Several impressive results have been recently obtained with tabletop sources based on HHG. Time-resolved X-ray absorption spectroscopy experiments performed at the C K-edge with a high harmonic source have already provided new insights into the transient electronic structure during ultrafast bond-breaking and ring opening of gas-phase molecules with femtosecond time resolution.
Time-resolved Near Edge X-ray Absorption Fine Structure (NEXAFS) spectroscopy probes the photo-excited system by measuring the absorption spectrum of a broadband X-ray pulse that covers all the absorption edges of interest. Electronic transitions from the core to unoccupied valence orbitals are probed, and reflect changes of the electronic structure and ultrafast charge carrier dynamics occurring in materials. In the related technique of Extended X-ray Absorption Fine Structure (EXAFS), the X-ray photon excites the core electron into the ionization continuum. Scattering of this electron with electrons from neighboring atoms on its way out leads to oscillations in the X-ray absorption spectrum, that reflect the chemical coordination environment of the absorbing element.

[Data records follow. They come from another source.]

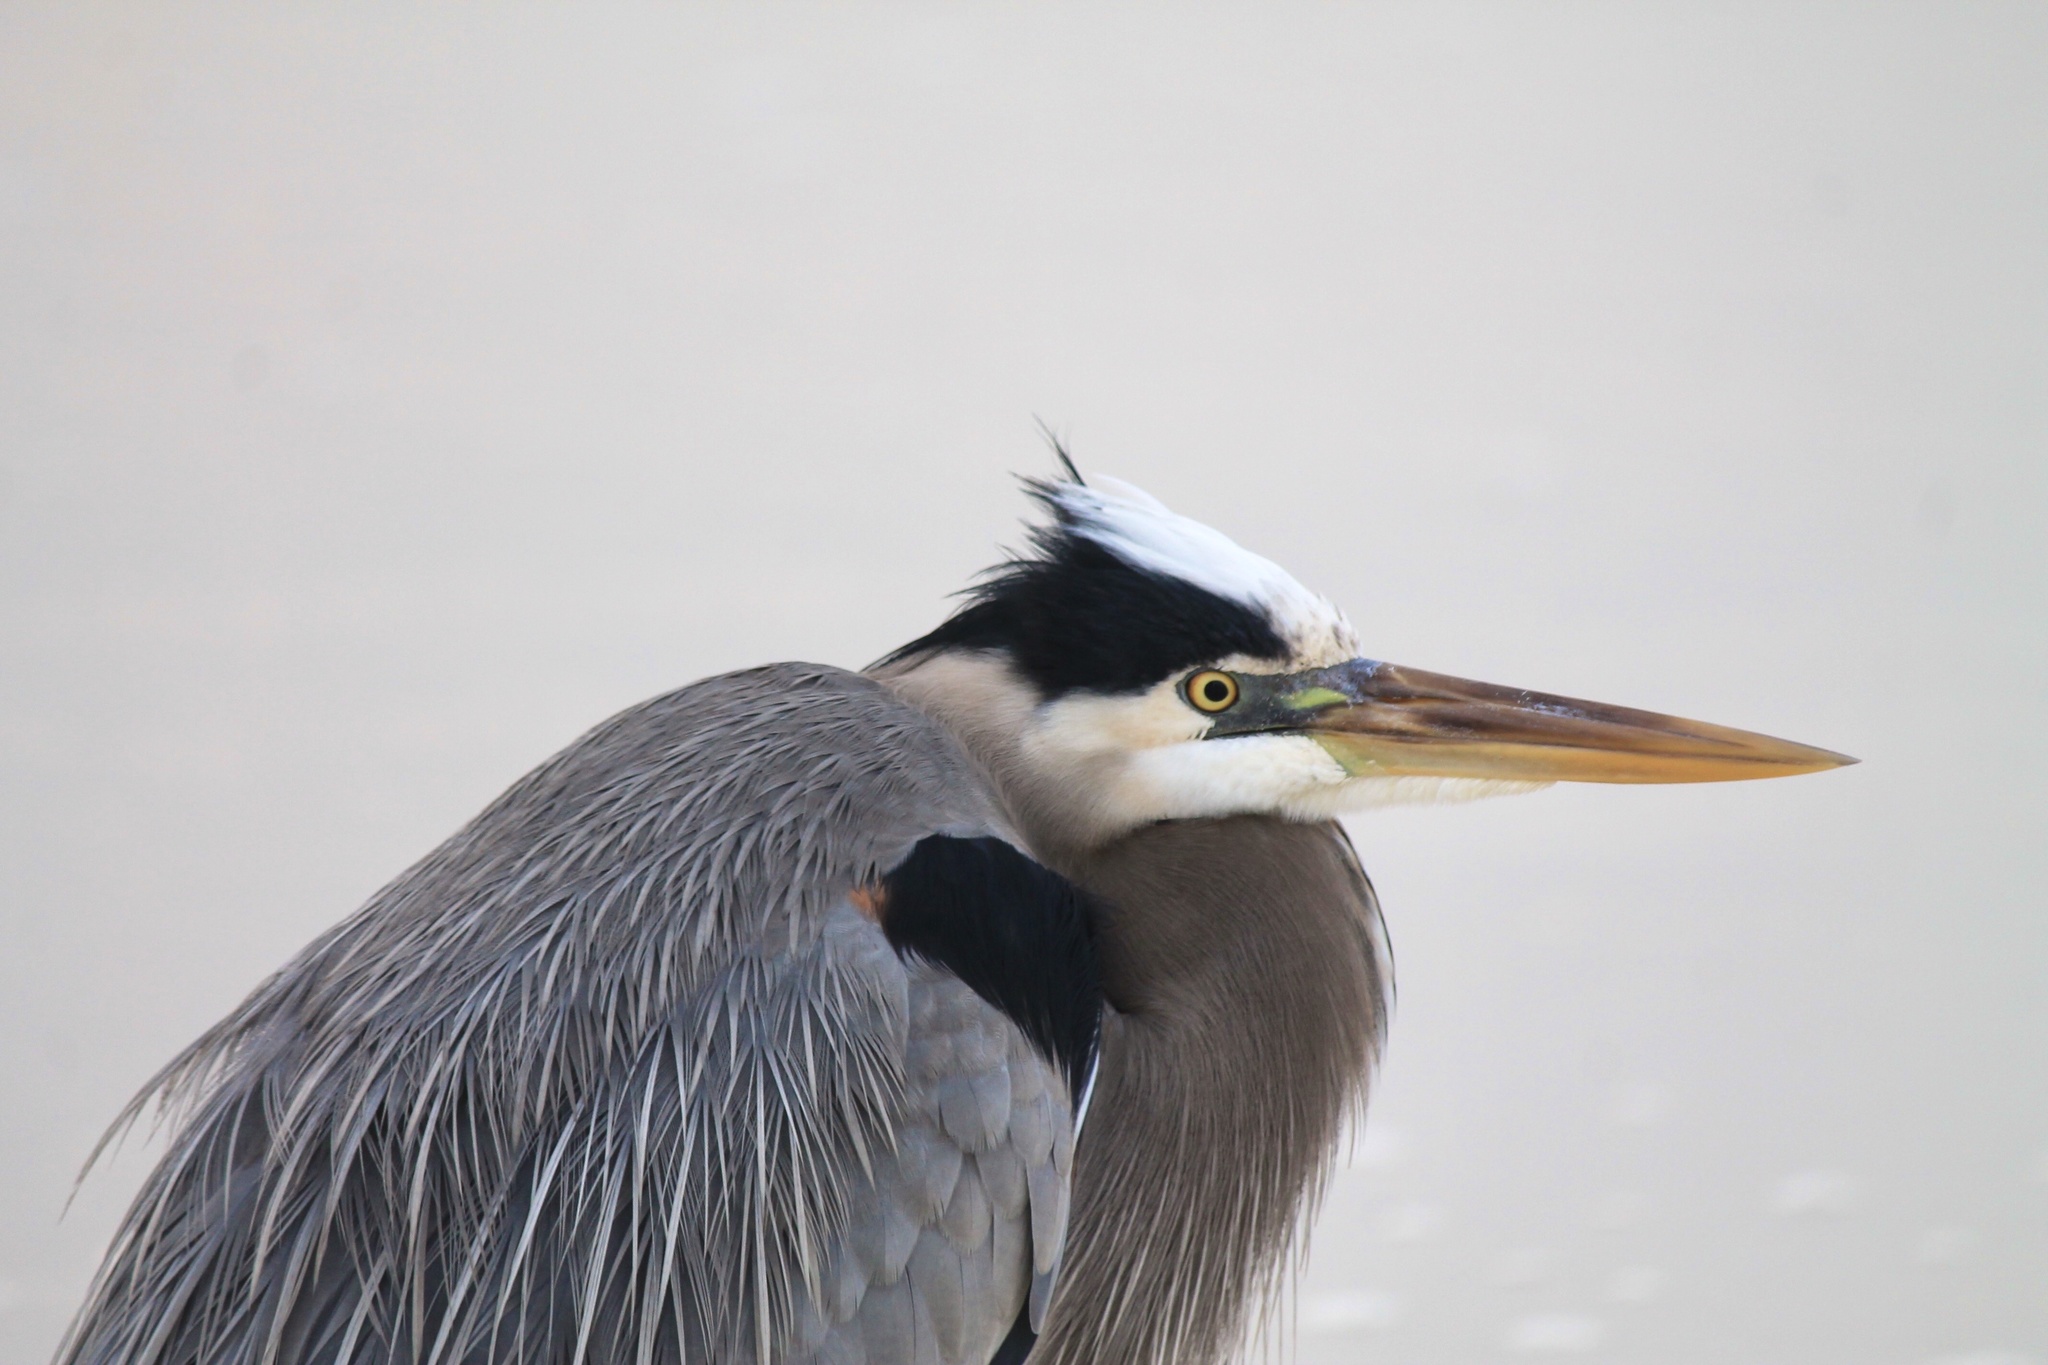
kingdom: Animalia
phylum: Chordata
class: Aves
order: Pelecaniformes
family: Ardeidae
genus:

Solar cells prototypes based on perovskite (PSCs) have reached the remarkable conversion efficiency of 20%, making this material the most intriguing and reliable option for future photovoltaics. Two main hurdles hamper the market exploitation of PSCs, namely the presence of moving defects affecting the dynamics of polaronic carriers and the presence of Lead - a toxic constituent. Our ability to understand fundamental processes involving interactions between electrons, lattice (phonons) and photons that are at play in perovskites is an essential prerequisite for further development and is currently limited.
Time-resolved X-ray absorption/reflectivity, being site-sensitive will elucidate the mechanisms of charge transfer at the femtosecond time-scale in this material, which is still not completely understood.